When I was a child, my mother used to say that as long as she thought her grandmother’s name everyday, speaking it aloud in the mind, her grandmother would remain “here.” I wonder if she remembers telling me that. Or if she knows that ever since she told me this, I have tried to think of everyone's name every day, the name of everyone I want to stay “here.” In writing, I believe this gesture gains power doubly.
In “WITHOUT WORDS,” Patty Nash writes:
The comfort of human touch.
I would wager my land on it.
What land?
You feel so good, I cooed to Patrick, who replied, no,
Patricia, you feel amazing. The brief moment
Elided, but we had felt an amplified sense
Of what we feel every day.
I choose to read this as an ars poetica. The poem as the place where the extreme feelings of being are not produced anew, nor merely reproduced, but undergo various amplifications. And in such amplifications, we gain a serious sense of “what we feel every day.” It is in the act of the amplification that the normal movements of our affective conditions become obvious to us. Such feelings arise within and work to compose an environment not exclusive to ourselves, but one intimately constituted by the presence and activity of others. Landless, our back-and-forth cooing constructs an ephemeral domain. We belong, but only to one another. No property in sight. Even the “wordless” have a say in this interplay:
So in an idealization I make the train
And there’s a clean blue square for me
Where I can sit with the baby
Who wants to kick me
Where it can kick me. Hello baby.
Quite literally “without words,” the kicking baby works to compose their relational environment. The baby’s will works efficaciously, even without language. The “clean blue square” of the seat is selected with the baby’s kick in mind, is selected because of and toward the possibility of this kick. The kick is another amplification of the wordless will, one we remain in possession of even when we have nothing to speak of, or no words with which to speak. “Hello baby.” I find this poem to be joyful, funny. Though even so, in the poem’s “gesture of amicability,” the serious weight of love, of one’s love of the demanding and kicking-other, is made present.

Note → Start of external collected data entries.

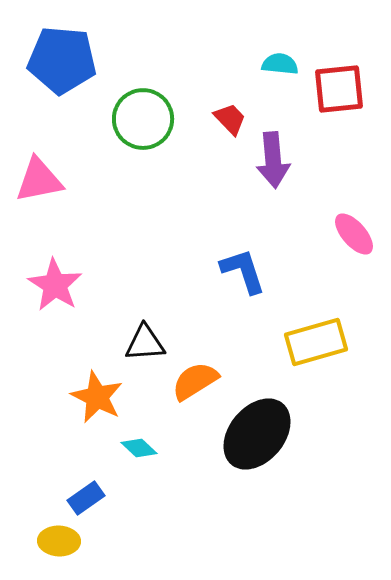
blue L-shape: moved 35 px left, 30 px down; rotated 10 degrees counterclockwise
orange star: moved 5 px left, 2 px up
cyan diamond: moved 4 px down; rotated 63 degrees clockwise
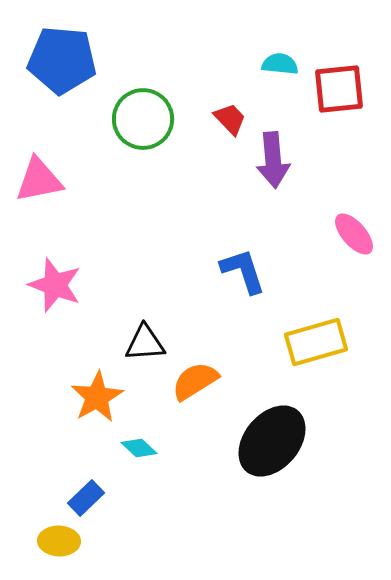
pink star: rotated 12 degrees counterclockwise
orange star: rotated 16 degrees clockwise
black ellipse: moved 15 px right, 7 px down
blue rectangle: rotated 9 degrees counterclockwise
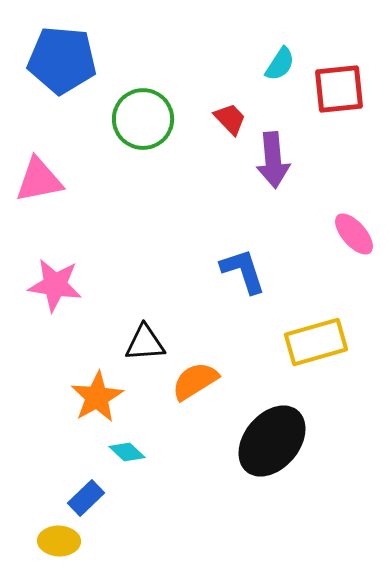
cyan semicircle: rotated 117 degrees clockwise
pink star: rotated 12 degrees counterclockwise
cyan diamond: moved 12 px left, 4 px down
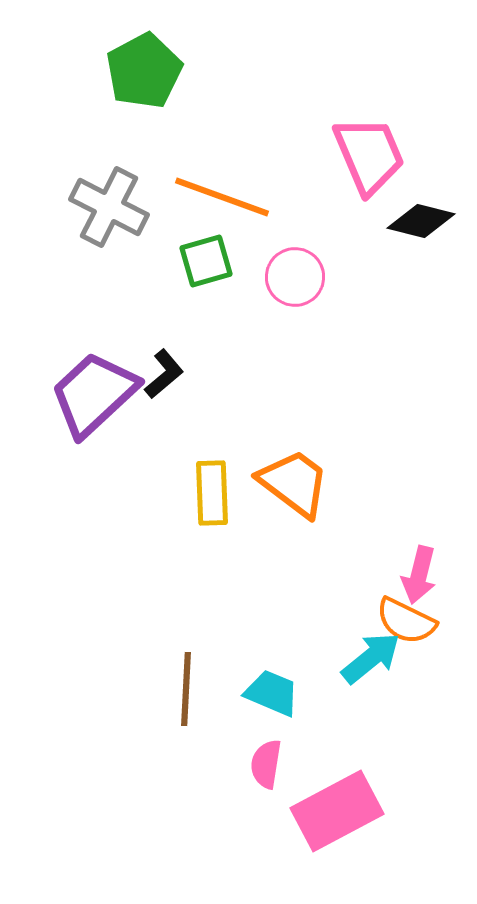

How can we remain alert to these kicks, and to the “demands” upon us, when the demands really do matter? How to refuse false boundaries. How to use our memories on behalf of someone else. You write, Samira, of the will to never shy away from the hell of terror. Our real distance from the violence done to others might encourage this shy-ing. The will to return to hell is equally the will to turn against false shynessness. The difficult craving. I agree. This is also what poetry gives us.
I like these fridge pictures. Though yours, Samira, concerns me. Please go to the store. The poet CAConrad has a refrigerator ritual: record the contents of your refrigerator, read its manual, listen to its hum, acquaint yourself intimately with its insides, which will soon be the insides of you. Thank you for showing me your insides.